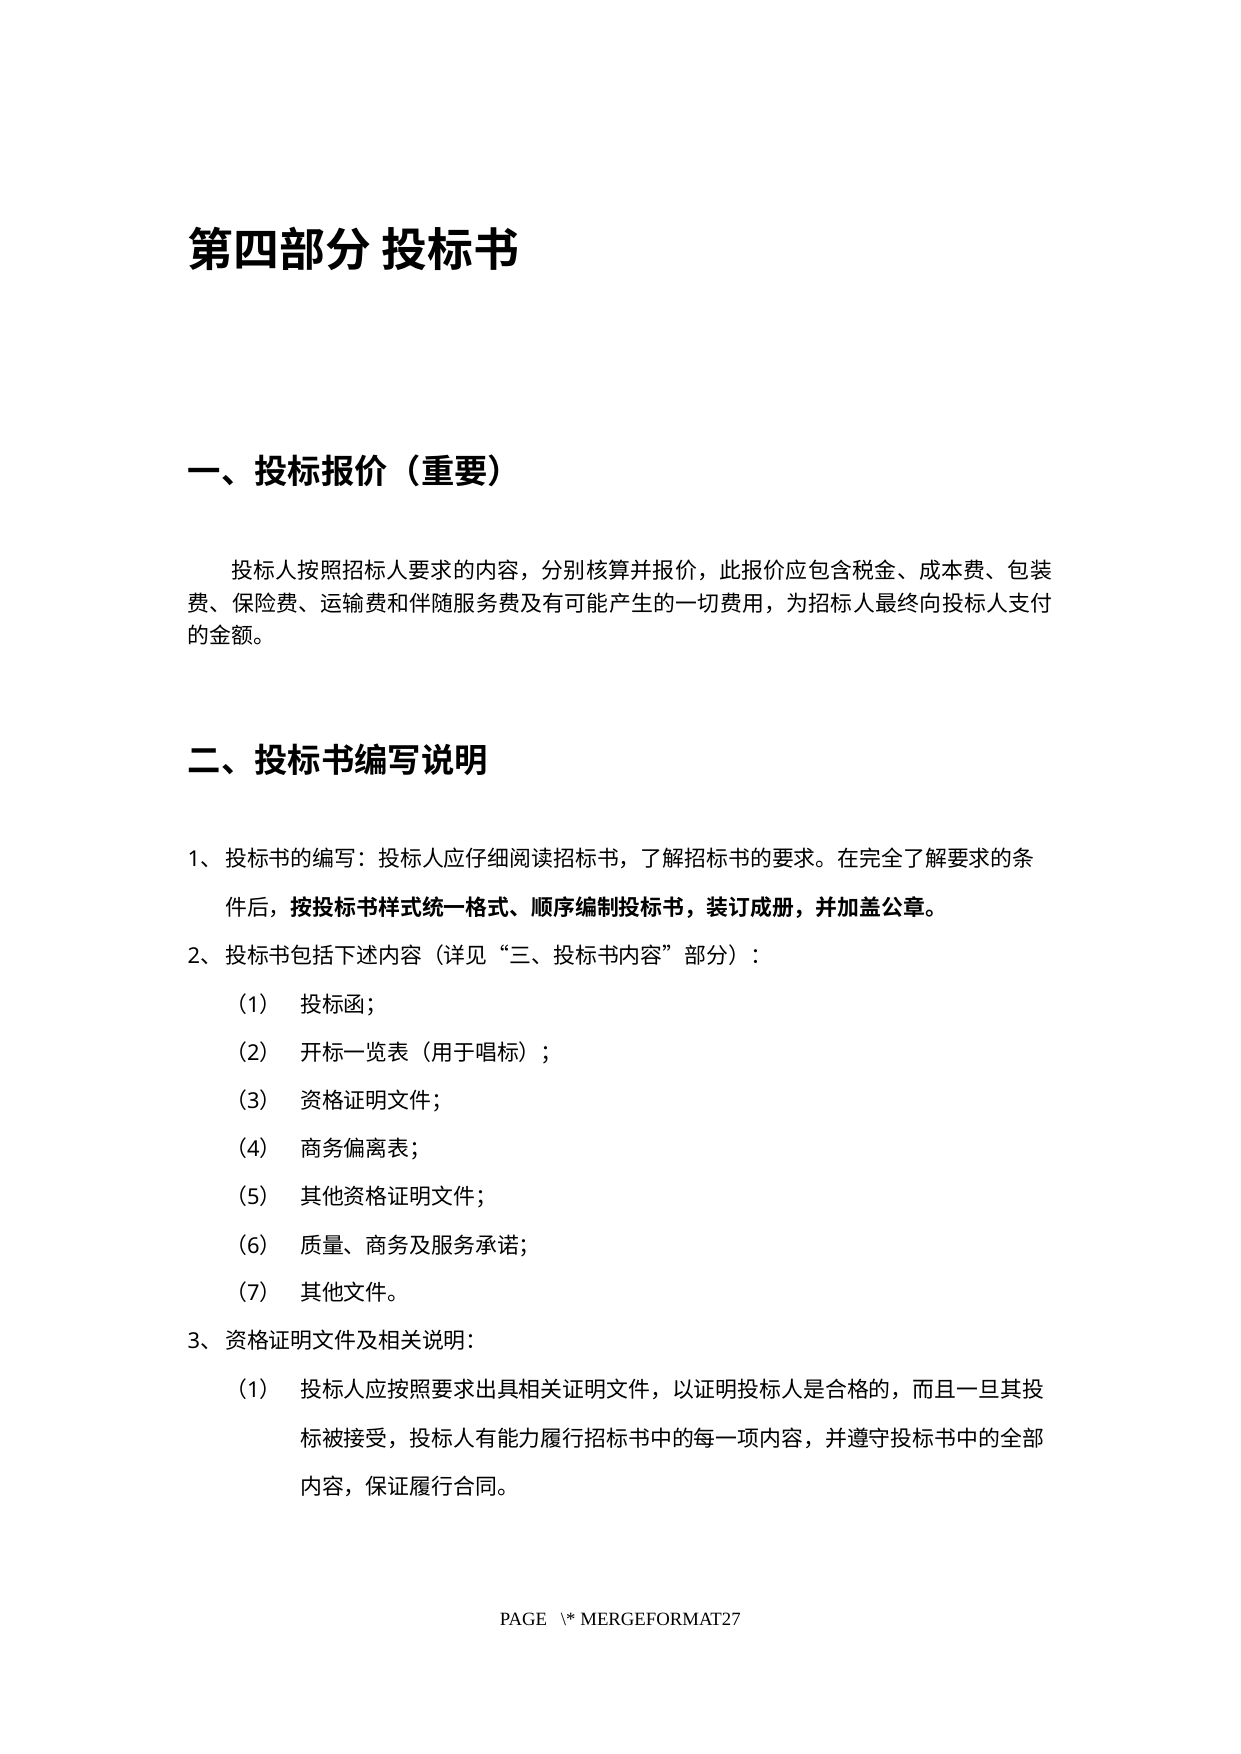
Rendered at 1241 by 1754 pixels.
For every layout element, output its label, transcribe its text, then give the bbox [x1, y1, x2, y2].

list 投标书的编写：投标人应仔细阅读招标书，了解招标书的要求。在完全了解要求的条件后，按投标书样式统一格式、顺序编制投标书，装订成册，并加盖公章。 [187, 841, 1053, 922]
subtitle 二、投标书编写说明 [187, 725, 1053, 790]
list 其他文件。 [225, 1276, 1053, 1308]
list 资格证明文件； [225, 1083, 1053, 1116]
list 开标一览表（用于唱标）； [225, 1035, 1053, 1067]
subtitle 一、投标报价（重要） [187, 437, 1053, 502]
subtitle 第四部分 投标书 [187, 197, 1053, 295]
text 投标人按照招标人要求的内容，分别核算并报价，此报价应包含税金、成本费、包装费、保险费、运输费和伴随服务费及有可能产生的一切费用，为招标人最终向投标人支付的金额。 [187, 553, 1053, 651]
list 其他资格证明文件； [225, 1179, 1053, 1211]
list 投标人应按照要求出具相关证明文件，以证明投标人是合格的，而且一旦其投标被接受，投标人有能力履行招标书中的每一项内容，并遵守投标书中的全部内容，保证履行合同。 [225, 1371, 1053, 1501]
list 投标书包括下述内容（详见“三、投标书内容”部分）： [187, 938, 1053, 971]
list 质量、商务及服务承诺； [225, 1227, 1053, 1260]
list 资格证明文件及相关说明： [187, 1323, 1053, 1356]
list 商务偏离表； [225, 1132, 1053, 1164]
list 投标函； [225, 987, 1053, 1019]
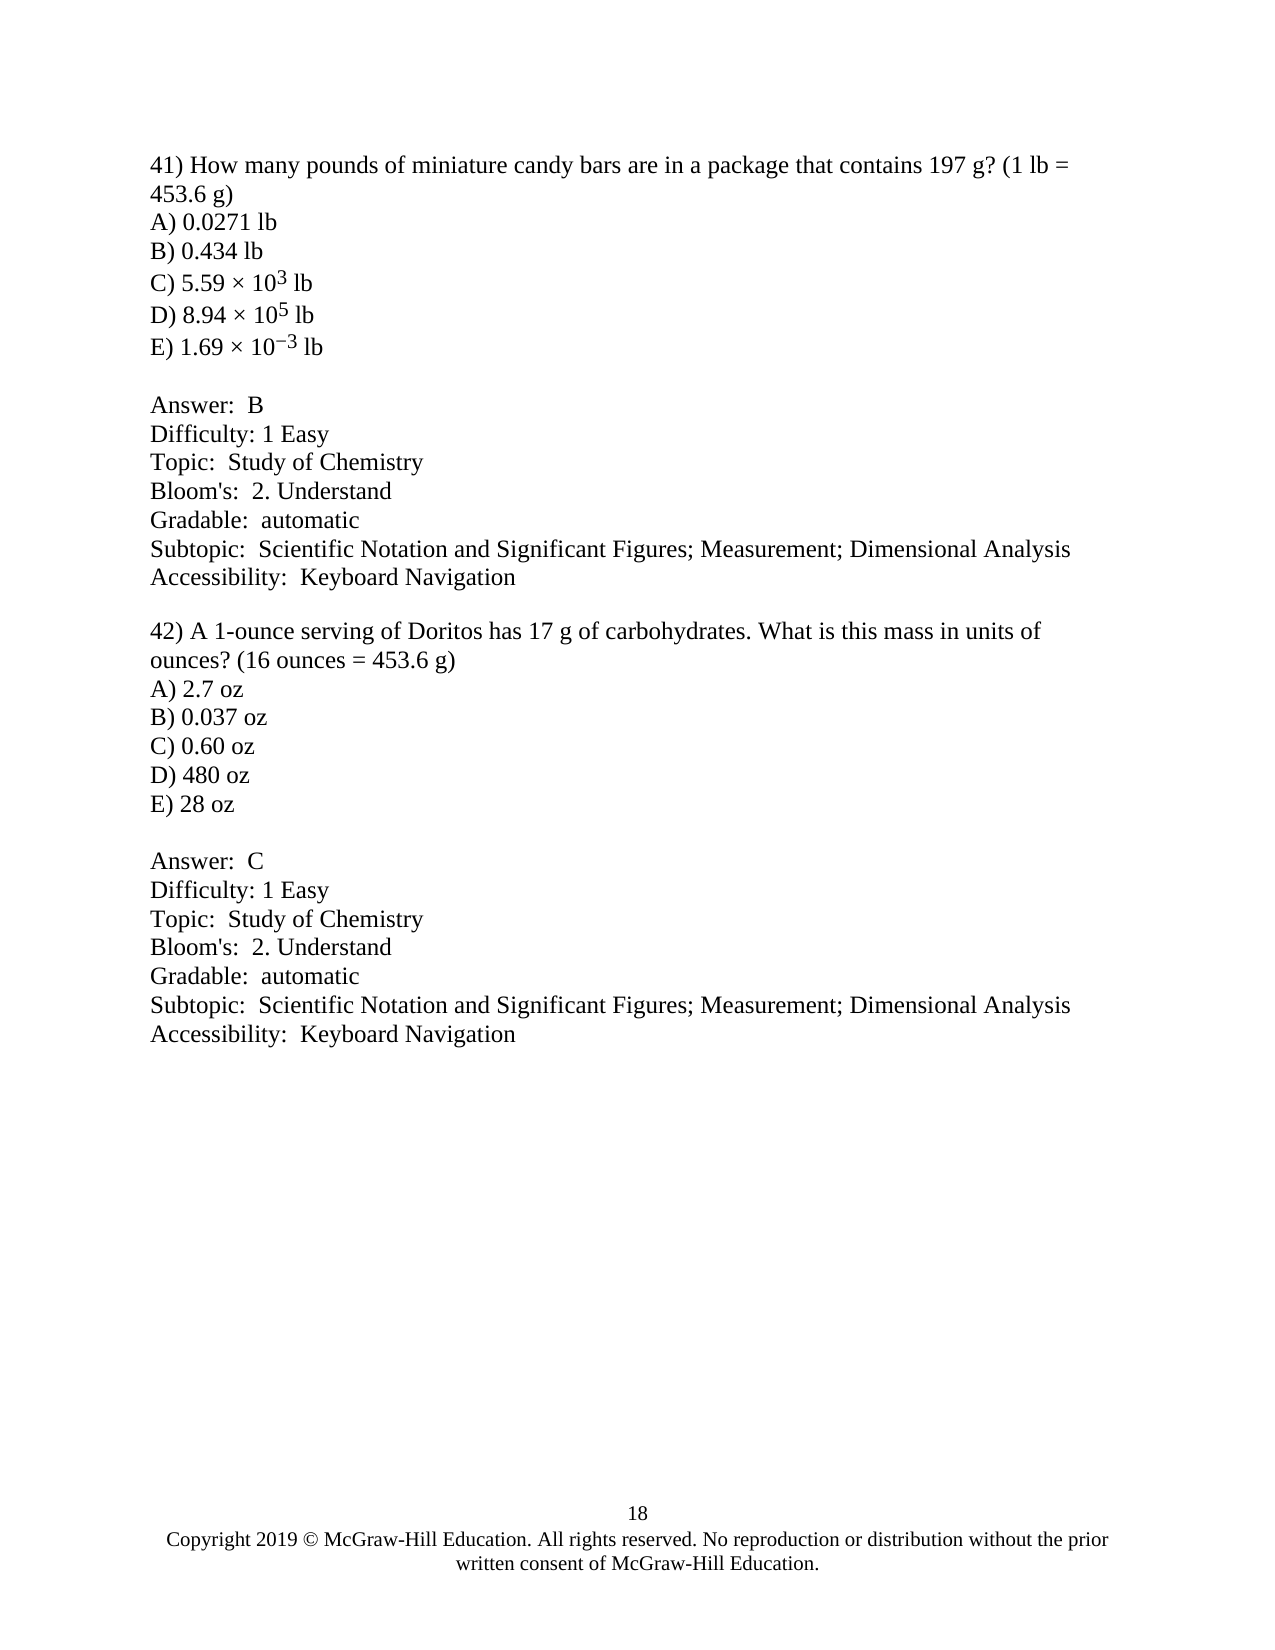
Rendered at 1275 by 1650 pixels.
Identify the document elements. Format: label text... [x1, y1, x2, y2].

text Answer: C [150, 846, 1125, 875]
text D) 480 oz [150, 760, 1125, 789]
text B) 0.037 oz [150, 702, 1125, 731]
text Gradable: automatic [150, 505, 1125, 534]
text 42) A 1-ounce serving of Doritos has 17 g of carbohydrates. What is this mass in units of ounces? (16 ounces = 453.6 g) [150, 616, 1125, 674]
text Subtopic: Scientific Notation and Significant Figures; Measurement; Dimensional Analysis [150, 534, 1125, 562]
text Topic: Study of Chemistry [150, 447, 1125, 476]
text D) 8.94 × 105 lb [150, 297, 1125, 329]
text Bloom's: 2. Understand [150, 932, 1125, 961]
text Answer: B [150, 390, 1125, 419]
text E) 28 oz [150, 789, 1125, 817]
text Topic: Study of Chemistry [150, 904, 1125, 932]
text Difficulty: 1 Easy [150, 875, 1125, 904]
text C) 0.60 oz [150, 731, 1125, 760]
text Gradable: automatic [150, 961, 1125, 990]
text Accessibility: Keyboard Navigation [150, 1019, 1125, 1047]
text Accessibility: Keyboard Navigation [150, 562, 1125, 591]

*Your instructions*: Repeat every record above exactly, but leave out any pictures.

*Response to this task*:
Rendered at 1241 by 1754 pixels.
For every layout element, output its label, transcribe its text, then give the bbox [x1, y1, x2, y2].

list 投标书的编写：投标人应仔细阅读招标书，了解招标书的要求。在完全了解要求的条件后，按投标书样式统一格式、顺序编制投标书，装订成册，并加盖公章。 [187, 841, 1053, 922]
subtitle 二、投标书编写说明 [187, 725, 1053, 790]
list 其他文件。 [225, 1276, 1053, 1308]
list 资格证明文件； [225, 1083, 1053, 1116]
list 开标一览表（用于唱标）； [225, 1035, 1053, 1067]
subtitle 一、投标报价（重要） [187, 437, 1053, 502]
subtitle 第四部分 投标书 [187, 197, 1053, 295]
text 投标人按照招标人要求的内容，分别核算并报价，此报价应包含税金、成本费、包装费、保险费、运输费和伴随服务费及有可能产生的一切费用，为招标人最终向投标人支付的金额。 [187, 553, 1053, 651]
list 其他资格证明文件； [225, 1179, 1053, 1211]
list 投标人应按照要求出具相关证明文件，以证明投标人是合格的，而且一旦其投标被接受，投标人有能力履行招标书中的每一项内容，并遵守投标书中的全部内容，保证履行合同。 [225, 1371, 1053, 1501]
list 投标书包括下述内容（详见“三、投标书内容”部分）： [187, 938, 1053, 971]
list 质量、商务及服务承诺； [225, 1227, 1053, 1260]
list 资格证明文件及相关说明： [187, 1323, 1053, 1356]
list 商务偏离表； [225, 1132, 1053, 1164]
list 投标函； [225, 987, 1053, 1019]
Rendered at 1275 by 1650 pixels.
Identify the document elements. Format: label text... [x1, y1, x2, y2].

text Answer: C [150, 846, 1125, 875]
text D) 480 oz [150, 760, 1125, 789]
text B) 0.037 oz [150, 702, 1125, 731]
text Gradable: automatic [150, 505, 1125, 534]
text 42) A 1-ounce serving of Doritos has 17 g of carbohydrates. What is this mass in units of ounces? (16 ounces = 453.6 g) [150, 616, 1125, 674]
text Subtopic: Scientific Notation and Significant Figures; Measurement; Dimensional Analysis [150, 534, 1125, 562]
text Topic: Study of Chemistry [150, 447, 1125, 476]
text D) 8.94 × 105 lb [150, 297, 1125, 329]
text Bloom's: 2. Understand [150, 932, 1125, 961]
text Answer: B [150, 390, 1125, 419]
text E) 28 oz [150, 789, 1125, 817]
text Topic: Study of Chemistry [150, 904, 1125, 932]
text Difficulty: 1 Easy [150, 875, 1125, 904]
text C) 0.60 oz [150, 731, 1125, 760]
text Gradable: automatic [150, 961, 1125, 990]
text Accessibility: Keyboard Navigation [150, 1019, 1125, 1047]
text Accessibility: Keyboard Navigation [150, 562, 1125, 591]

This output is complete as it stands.